▶ [Task goal]: Each record below must come back exactly as written; its pictures must not.

Source records
★ ★ ★ ★ ★

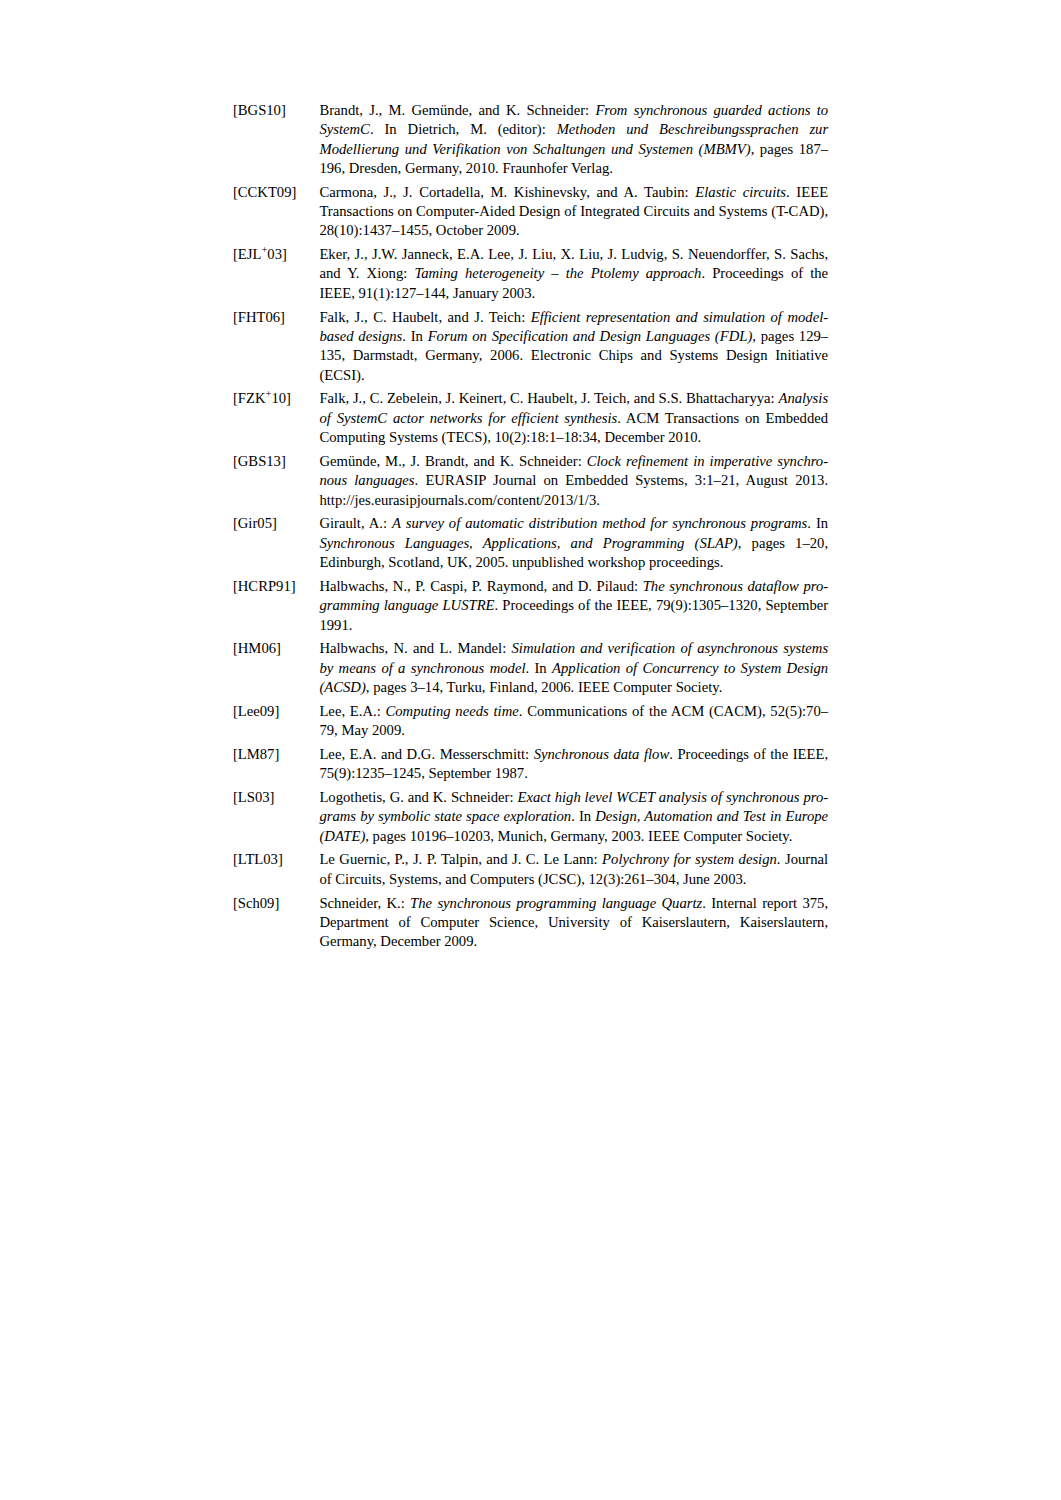[BGS10]
Brandt, J., M. Gemünde, and K. Schneider: From synchronous guarded actions to SystemC. In Dietrich, M. (editor): Methoden und Beschreibungssprachen zur Modellierung und Verifikation von Schaltungen und Systemen (MBMV), pages 187–196, Dresden, Germany, 2010. Fraunhofer Verlag.
[CCKT09]
Carmona, J., J. Cortadella, M. Kishinevsky, and A. Taubin: Elastic circuits. IEEE Transactions on Computer-Aided Design of Integrated Circuits and Systems (T-CAD), 28(10):1437–1455, October 2009.
[EJL+03]
Eker, J., J.W. Janneck, E.A. Lee, J. Liu, X. Liu, J. Ludvig, S. Neuendorffer, S. Sachs, and Y. Xiong: Taming heterogeneity – the Ptolemy approach. Proceedings of the IEEE, 91(1):127–144, January 2003.
[FHT06]
Falk, J., C. Haubelt, and J. Teich: Efficient representation and simulation of model-based designs. In Forum on Specification and Design Languages (FDL), pages 129–135, Darmstadt, Germany, 2006. Electronic Chips and Systems Design Initiative (ECSI).
[FZK+10]
Falk, J., C. Zebelein, J. Keinert, C. Haubelt, J. Teich, and S.S. Bhattacharyya: Analysis of SystemC actor networks for efficient synthesis. ACM Transactions on Embedded Computing Systems (TECS), 10(2):18:1–18:34, December 2010.
[GBS13]
Gemünde, M., J. Brandt, and K. Schneider: Clock refinement in imperative synchronous languages. EURASIP Journal on Embedded Systems, 3:1–21, August 2013. http://jes.eurasipjournals.com/content/2013/1/3.
[Gir05]
Girault, A.: A survey of automatic distribution method for synchronous programs. In Synchronous Languages, Applications, and Programming (SLAP), pages 1–20, Edinburgh, Scotland, UK, 2005. unpublished workshop proceedings.
[HCRP91]
Halbwachs, N., P. Caspi, P. Raymond, and D. Pilaud: The synchronous dataflow programming language LUSTRE. Proceedings of the IEEE, 79(9):1305–1320, September 1991.
[HM06]
Halbwachs, N. and L. Mandel: Simulation and verification of asynchronous systems by means of a synchronous model. In Application of Concurrency to System Design (ACSD), pages 3–14, Turku, Finland, 2006. IEEE Computer Society.
[Lee09]
Lee, E.A.: Computing needs time. Communications of the ACM (CACM), 52(5):70–79, May 2009.
[LM87]
Lee, E.A. and D.G. Messerschmitt: Synchronous data flow. Proceedings of the IEEE, 75(9):1235–1245, September 1987.
[LS03]
Logothetis, G. and K. Schneider: Exact high level WCET analysis of synchronous programs by symbolic state space exploration. In Design, Automation and Test in Europe (DATE), pages 10196–10203, Munich, Germany, 2003. IEEE Computer Society.
[LTL03]
Le Guernic, P., J. P. Talpin, and J. C. Le Lann: Polychrony for system design. Journal of Circuits, Systems, and Computers (JCSC), 12(3):261–304, June 2003.
[Sch09]
Schneider, K.: The synchronous programming language Quartz. Internal report 375, Department of Computer Science, University of Kaiserslautern, Kaiserslautern, Germany, December 2009.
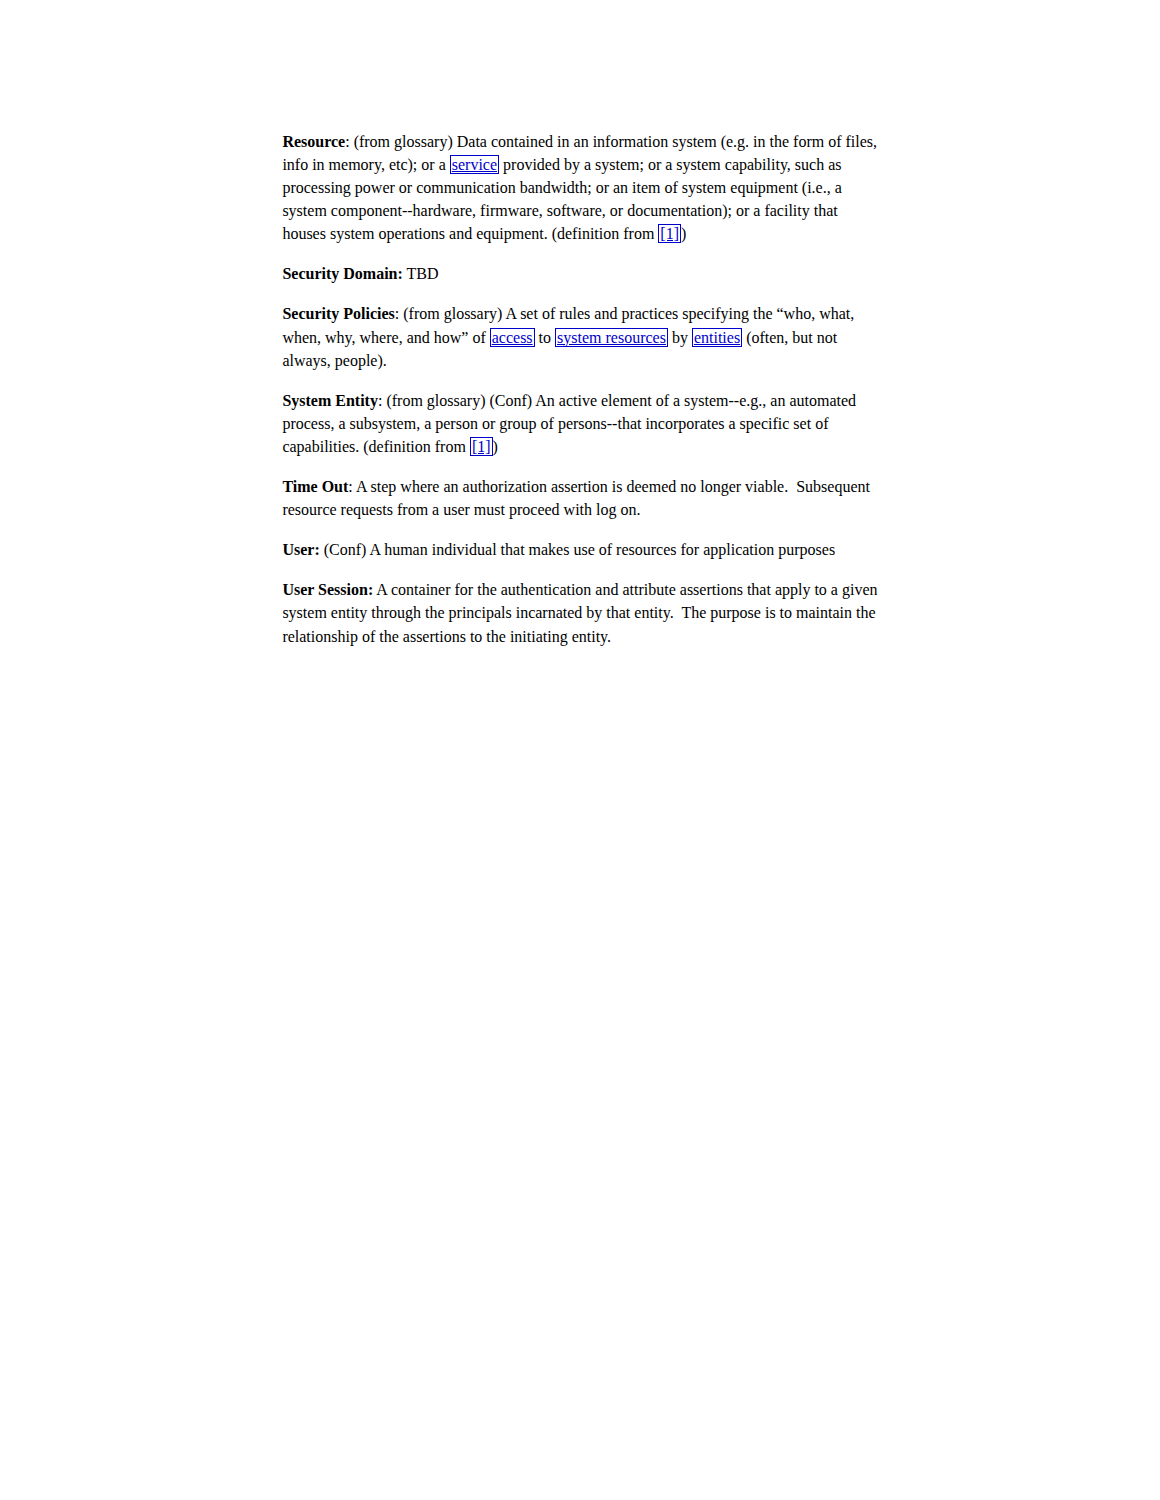Resource: (from glossary) Data contained in an information system (e.g. in the form of files, info in memory, etc); or a service provided by a system; or a system capability, such as processing power or communication bandwidth; or an item of system equipment (i.e., a system component--hardware, firmware, software, or documentation); or a facility that houses system operations and equipment. (definition from [1])
Security Domain: TBD
Security Policies: (from glossary) A set of rules and practices specifying the “who, what, when, why, where, and how” of access to system resources by entities (often, but not always, people).
System Entity: (from glossary) (Conf) An active element of a system--e.g., an automated process, a subsystem, a person or group of persons--that incorporates a specific set of capabilities. (definition from [1])
Time Out: A step where an authorization assertion is deemed no longer viable. Subsequent resource requests from a user must proceed with log on.
User: (Conf) A human individual that makes use of resources for application purposes
User Session: A container for the authentication and attribute assertions that apply to a given system entity through the principals incarnated by that entity. The purpose is to maintain the relationship of the assertions to the initiating entity.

★ ★ ★ ★ ★

▶ [Solved problem]:
[BGS10]
Brandt, J., M. Gemünde, and K. Schneider: From synchronous guarded actions to SystemC. In Dietrich, M. (editor): Methoden und Beschreibungssprachen zur Modellierung und Verifikation von Schaltungen und Systemen (MBMV), pages 187–196, Dresden, Germany, 2010. Fraunhofer Verlag.
[CCKT09]
Carmona, J., J. Cortadella, M. Kishinevsky, and A. Taubin: Elastic circuits. IEEE Transactions on Computer-Aided Design of Integrated Circuits and Systems (T-CAD), 28(10):1437–1455, October 2009.
[EJL+03]
Eker, J., J.W. Janneck, E.A. Lee, J. Liu, X. Liu, J. Ludvig, S. Neuendorffer, S. Sachs, and Y. Xiong: Taming heterogeneity – the Ptolemy approach. Proceedings of the IEEE, 91(1):127–144, January 2003.
[FHT06]
Falk, J., C. Haubelt, and J. Teich: Efficient representation and simulation of model-based designs. In Forum on Specification and Design Languages (FDL), pages 129–135, Darmstadt, Germany, 2006. Electronic Chips and Systems Design Initiative (ECSI).
[FZK+10]
Falk, J., C. Zebelein, J. Keinert, C. Haubelt, J. Teich, and S.S. Bhattacharyya: Analysis of SystemC actor networks for efficient synthesis. ACM Transactions on Embedded Computing Systems (TECS), 10(2):18:1–18:34, December 2010.
[GBS13]
Gemünde, M., J. Brandt, and K. Schneider: Clock refinement in imperative synchronous languages. EURASIP Journal on Embedded Systems, 3:1–21, August 2013. http://jes.eurasipjournals.com/content/2013/1/3.
[Gir05]
Girault, A.: A survey of automatic distribution method for synchronous programs. In Synchronous Languages, Applications, and Programming (SLAP), pages 1–20, Edinburgh, Scotland, UK, 2005. unpublished workshop proceedings.
[HCRP91]
Halbwachs, N., P. Caspi, P. Raymond, and D. Pilaud: The synchronous dataflow programming language LUSTRE. Proceedings of the IEEE, 79(9):1305–1320, September 1991.
[HM06]
Halbwachs, N. and L. Mandel: Simulation and verification of asynchronous systems by means of a synchronous model. In Application of Concurrency to System Design (ACSD), pages 3–14, Turku, Finland, 2006. IEEE Computer Society.
[Lee09]
Lee, E.A.: Computing needs time. Communications of the ACM (CACM), 52(5):70–79, May 2009.
[LM87]
Lee, E.A. and D.G. Messerschmitt: Synchronous data flow. Proceedings of the IEEE, 75(9):1235–1245, September 1987.
[LS03]
Logothetis, G. and K. Schneider: Exact high level WCET analysis of synchronous programs by symbolic state space exploration. In Design, Automation and Test in Europe (DATE), pages 10196–10203, Munich, Germany, 2003. IEEE Computer Society.
[LTL03]
Le Guernic, P., J. P. Talpin, and J. C. Le Lann: Polychrony for system design. Journal of Circuits, Systems, and Computers (JCSC), 12(3):261–304, June 2003.
[Sch09]
Schneider, K.: The synchronous programming language Quartz. Internal report 375, Department of Computer Science, University of Kaiserslautern, Kaiserslautern, Germany, December 2009.
Resource: (from glossary) Data contained in an information system (e.g. in the form of files, info in memory, etc); or a service provided by a system; or a system capability, such as processing power or communication bandwidth; or an item of system equipment (i.e., a system component--hardware, firmware, software, or documentation); or a facility that houses system operations and equipment. (definition from [1])
Security Domain: TBD
Security Policies: (from glossary) A set of rules and practices specifying the “who, what, when, why, where, and how” of access to system resources by entities (often, but not always, people).
System Entity: (from glossary) (Conf) An active element of a system--e.g., an automated process, a subsystem, a person or group of persons--that incorporates a specific set of capabilities. (definition from [1])
Time Out: A step where an authorization assertion is deemed no longer viable. Subsequent resource requests from a user must proceed with log on.
User: (Conf) A human individual that makes use of resources for application purposes
User Session: A container for the authentication and attribute assertions that apply to a given system entity through the principals incarnated by that entity. The purpose is to maintain the relationship of the assertions to the initiating entity.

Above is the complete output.